In its early years, Chicago was a low, muddy, swampy place rife with often fatal diseases like malaria. Those sturdy New Englanders and Middle Staters wanted to have nothing to do with such a dismal place and moved west onto the healthier prairies as quickly, as possible.

During the Black Hawk War of I832, the U.S. Army used the lake as a major transportation as troops were brought from back east to the “front” at Chicago. But the troops, who were supposed to subdue “hostile Indians”, ended up killing far more settlers than the mostly peaceful tribesmen did by bringing the dreaded Asiatic Cholera with them and infecting the entire region.

In the decades following the war, the U.S. Army dug a channel through the sandbar at the mouth of the Chicago River, creating, for the first time, a safe harbor at Chicago. Lake Michigan then became the major transportation route of the upper Midwest. In the 1840s, when the lake was connected to the Mississippi River with the Illinois & Michigan Canal running from the lake to the Illinois River, northern Illinois became an economic power that even today outranks many of the world’s sovereign nations.

The economic effects of the lake to our east do not leave off with its transportation value, however. As noted above, the climate of northern Illinois and other states bordering it is heavily influenced by the effect of the lake’s waters.
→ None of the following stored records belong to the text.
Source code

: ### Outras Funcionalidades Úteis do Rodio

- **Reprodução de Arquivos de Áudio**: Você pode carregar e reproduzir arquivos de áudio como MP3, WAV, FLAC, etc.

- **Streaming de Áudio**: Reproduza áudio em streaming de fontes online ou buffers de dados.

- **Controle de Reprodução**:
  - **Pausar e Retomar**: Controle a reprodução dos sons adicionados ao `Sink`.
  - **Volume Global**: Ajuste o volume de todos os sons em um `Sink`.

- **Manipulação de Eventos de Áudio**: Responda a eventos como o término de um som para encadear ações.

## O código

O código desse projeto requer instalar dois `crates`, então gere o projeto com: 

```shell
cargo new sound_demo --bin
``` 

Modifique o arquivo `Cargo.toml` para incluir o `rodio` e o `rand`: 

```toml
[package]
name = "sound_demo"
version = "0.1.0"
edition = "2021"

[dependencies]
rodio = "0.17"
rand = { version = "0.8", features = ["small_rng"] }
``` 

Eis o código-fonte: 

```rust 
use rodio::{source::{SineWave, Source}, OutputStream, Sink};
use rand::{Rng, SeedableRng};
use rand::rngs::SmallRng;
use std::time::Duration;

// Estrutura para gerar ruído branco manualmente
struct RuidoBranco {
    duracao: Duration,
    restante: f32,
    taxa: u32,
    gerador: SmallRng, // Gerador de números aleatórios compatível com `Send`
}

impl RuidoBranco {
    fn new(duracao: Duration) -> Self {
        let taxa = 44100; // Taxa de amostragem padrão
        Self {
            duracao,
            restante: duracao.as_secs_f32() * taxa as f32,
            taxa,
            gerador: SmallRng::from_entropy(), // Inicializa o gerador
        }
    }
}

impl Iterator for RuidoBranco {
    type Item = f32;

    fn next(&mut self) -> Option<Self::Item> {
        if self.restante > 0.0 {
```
In fact, on quiet summer evenings, lake mist can be both seen and smelled here in Kendall County if the breeze is in the right direction.

It would have been interesting to have been one of those Paleo-Indian hunters following the herds of giant mastodons around the base of the glaciers 10,000 years ago or so in the Kendall County area, getting the lay of the land that was to undergo so much change over so many years.